Finalmente, la Corte nos deja un mensaje fundamental: el autocuidado también es una responsabilidad personal. Como dice en el párrafo 275: “estas acciones en primer lugar son personales, en tanto es cada individuo quien debe encargarse de procurar su bienestar”. Esta afirmación amplía aún más el alcance del derecho al cuidado: todas las personas, desde donde estamos, formamos parte de la red que sostiene la vida, y también somos responsables de proteger y sostener la nuestra.

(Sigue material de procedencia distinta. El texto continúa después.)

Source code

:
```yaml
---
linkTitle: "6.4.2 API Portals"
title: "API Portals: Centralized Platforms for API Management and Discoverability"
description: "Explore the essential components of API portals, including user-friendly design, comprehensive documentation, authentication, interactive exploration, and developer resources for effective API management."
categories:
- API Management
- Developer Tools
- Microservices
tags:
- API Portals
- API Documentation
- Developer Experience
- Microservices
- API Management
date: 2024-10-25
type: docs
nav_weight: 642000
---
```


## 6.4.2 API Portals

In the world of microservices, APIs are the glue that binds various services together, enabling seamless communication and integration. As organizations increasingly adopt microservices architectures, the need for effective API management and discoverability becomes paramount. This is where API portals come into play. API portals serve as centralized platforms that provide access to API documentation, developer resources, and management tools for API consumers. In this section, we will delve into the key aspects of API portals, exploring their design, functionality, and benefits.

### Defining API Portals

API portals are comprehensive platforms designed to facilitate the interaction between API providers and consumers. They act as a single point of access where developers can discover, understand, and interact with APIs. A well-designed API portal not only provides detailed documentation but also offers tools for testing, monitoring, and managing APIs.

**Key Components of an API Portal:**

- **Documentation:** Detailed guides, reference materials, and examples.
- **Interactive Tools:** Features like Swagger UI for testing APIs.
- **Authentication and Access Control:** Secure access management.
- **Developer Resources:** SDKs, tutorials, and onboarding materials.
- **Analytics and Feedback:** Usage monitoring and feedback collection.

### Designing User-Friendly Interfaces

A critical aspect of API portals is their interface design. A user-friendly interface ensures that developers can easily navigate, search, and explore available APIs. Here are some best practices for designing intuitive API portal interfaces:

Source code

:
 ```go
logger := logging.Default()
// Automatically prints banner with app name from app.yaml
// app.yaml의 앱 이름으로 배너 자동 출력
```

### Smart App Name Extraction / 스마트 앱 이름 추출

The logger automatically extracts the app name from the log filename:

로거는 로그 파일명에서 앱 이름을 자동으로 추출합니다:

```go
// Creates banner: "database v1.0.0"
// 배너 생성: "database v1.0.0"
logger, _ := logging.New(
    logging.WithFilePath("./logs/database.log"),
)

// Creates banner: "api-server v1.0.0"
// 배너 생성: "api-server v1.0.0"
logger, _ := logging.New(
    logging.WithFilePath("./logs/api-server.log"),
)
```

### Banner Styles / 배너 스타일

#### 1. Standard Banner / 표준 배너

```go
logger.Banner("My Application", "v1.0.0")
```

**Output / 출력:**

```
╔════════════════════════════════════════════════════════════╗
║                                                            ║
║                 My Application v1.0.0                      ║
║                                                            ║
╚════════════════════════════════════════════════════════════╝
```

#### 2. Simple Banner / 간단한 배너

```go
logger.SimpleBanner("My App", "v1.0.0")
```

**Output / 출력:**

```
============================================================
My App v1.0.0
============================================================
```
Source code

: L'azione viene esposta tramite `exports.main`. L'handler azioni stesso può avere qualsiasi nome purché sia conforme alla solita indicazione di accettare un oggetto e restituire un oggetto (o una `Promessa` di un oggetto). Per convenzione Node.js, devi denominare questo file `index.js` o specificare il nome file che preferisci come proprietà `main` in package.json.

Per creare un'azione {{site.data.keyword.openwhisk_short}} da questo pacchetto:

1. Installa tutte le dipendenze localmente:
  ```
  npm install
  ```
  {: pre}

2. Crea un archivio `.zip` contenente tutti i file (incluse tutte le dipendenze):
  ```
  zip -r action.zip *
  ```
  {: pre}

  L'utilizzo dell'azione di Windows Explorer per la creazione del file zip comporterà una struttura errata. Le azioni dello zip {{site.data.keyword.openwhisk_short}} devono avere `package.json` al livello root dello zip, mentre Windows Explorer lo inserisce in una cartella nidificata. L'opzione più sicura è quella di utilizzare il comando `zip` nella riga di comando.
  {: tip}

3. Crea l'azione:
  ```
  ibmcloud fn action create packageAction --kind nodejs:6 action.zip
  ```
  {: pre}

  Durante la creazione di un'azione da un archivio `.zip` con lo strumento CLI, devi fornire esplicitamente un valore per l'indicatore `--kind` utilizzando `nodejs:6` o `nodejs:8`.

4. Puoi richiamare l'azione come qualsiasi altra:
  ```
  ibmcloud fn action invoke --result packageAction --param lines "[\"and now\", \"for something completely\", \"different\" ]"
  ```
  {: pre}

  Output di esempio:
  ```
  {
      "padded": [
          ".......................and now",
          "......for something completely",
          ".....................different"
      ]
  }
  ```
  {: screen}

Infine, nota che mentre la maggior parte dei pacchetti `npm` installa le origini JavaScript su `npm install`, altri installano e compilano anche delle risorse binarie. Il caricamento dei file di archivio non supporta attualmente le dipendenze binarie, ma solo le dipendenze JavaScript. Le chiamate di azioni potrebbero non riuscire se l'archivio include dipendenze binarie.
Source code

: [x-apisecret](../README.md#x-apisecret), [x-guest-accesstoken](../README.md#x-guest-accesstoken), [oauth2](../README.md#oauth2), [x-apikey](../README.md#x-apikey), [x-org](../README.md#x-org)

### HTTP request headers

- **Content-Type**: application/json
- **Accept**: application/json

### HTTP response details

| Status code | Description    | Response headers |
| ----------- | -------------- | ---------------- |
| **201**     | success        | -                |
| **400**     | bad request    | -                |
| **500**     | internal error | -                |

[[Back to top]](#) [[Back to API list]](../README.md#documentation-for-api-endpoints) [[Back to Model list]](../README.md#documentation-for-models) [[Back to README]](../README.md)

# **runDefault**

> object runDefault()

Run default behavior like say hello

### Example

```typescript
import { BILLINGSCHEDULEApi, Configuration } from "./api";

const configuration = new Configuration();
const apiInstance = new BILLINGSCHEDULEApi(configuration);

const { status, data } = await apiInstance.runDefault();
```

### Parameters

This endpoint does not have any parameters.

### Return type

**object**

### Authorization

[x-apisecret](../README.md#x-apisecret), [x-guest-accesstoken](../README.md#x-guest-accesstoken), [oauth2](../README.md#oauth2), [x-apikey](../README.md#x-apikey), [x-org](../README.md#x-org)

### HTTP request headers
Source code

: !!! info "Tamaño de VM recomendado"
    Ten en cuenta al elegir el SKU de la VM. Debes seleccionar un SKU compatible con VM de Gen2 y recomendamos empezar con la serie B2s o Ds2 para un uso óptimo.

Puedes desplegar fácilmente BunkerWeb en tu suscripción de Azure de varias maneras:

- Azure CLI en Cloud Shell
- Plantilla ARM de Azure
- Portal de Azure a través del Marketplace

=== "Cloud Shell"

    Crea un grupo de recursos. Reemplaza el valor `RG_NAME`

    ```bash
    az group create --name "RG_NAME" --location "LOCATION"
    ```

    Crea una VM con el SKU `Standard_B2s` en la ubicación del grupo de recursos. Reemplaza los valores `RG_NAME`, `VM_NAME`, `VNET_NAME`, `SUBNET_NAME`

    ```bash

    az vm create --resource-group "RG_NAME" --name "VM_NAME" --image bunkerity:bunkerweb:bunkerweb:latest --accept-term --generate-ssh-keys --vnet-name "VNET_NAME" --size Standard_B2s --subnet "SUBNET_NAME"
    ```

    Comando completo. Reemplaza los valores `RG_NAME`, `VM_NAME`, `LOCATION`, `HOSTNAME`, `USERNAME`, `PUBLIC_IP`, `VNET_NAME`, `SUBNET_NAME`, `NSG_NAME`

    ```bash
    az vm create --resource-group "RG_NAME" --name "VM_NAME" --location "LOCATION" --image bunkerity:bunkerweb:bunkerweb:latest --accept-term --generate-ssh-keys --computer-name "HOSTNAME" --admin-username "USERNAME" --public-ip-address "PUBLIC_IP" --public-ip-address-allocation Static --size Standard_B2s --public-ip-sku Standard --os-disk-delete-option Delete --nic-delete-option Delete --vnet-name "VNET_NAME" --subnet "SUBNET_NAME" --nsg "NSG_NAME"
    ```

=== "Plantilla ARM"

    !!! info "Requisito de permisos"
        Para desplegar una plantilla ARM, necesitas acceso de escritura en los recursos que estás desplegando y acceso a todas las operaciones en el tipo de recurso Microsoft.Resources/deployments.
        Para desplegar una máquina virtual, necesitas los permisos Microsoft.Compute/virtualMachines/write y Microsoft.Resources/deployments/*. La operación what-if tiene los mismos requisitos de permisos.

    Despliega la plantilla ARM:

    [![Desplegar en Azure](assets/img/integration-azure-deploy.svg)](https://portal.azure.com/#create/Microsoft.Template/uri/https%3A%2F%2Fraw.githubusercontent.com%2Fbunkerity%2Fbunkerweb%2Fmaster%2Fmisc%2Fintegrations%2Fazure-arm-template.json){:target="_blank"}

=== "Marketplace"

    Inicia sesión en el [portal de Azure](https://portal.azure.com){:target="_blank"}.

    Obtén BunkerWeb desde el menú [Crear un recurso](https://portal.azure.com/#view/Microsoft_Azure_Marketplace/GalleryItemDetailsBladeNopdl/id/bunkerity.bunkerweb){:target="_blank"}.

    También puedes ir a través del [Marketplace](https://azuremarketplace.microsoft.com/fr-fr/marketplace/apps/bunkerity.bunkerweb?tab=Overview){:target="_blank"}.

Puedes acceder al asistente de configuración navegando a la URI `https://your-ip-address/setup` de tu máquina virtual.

Autocuidarnos, entonces, no es un gesto egoísta ni individualista. Es una necesidad humana, una práctica política, y ahora también, un derecho humano exigible.
Para cerrar…
El cuidado ya no puede ser visto como un asunto privado, femenino o marginal. Es un asunto de justicia, de igualdad y de dignidad. Reconocerlo como un derecho implica redistribuir responsabilidades, repensar nuestras instituciones, cambiar nuestras prácticas y también mirar hacia dentro. Porque todas las personas, en algún momento, hemos cuidado, necesitamos cuidado o nos hemos olvidado de cuidarnos.
Reconocer el cuidado como un derecho cambia todo: cómo trabajamos, cómo criamos, cómo enfermamos, cómo envejecemos. Pero sobre todo, nos invita a repensar cómo nos relacionamos. Y ahí, en el corazón de las relaciones humanas, está también la posibilidad de transformarlo todo.
*La redacción del texto fue trabajada con apoyo de ChatGPT.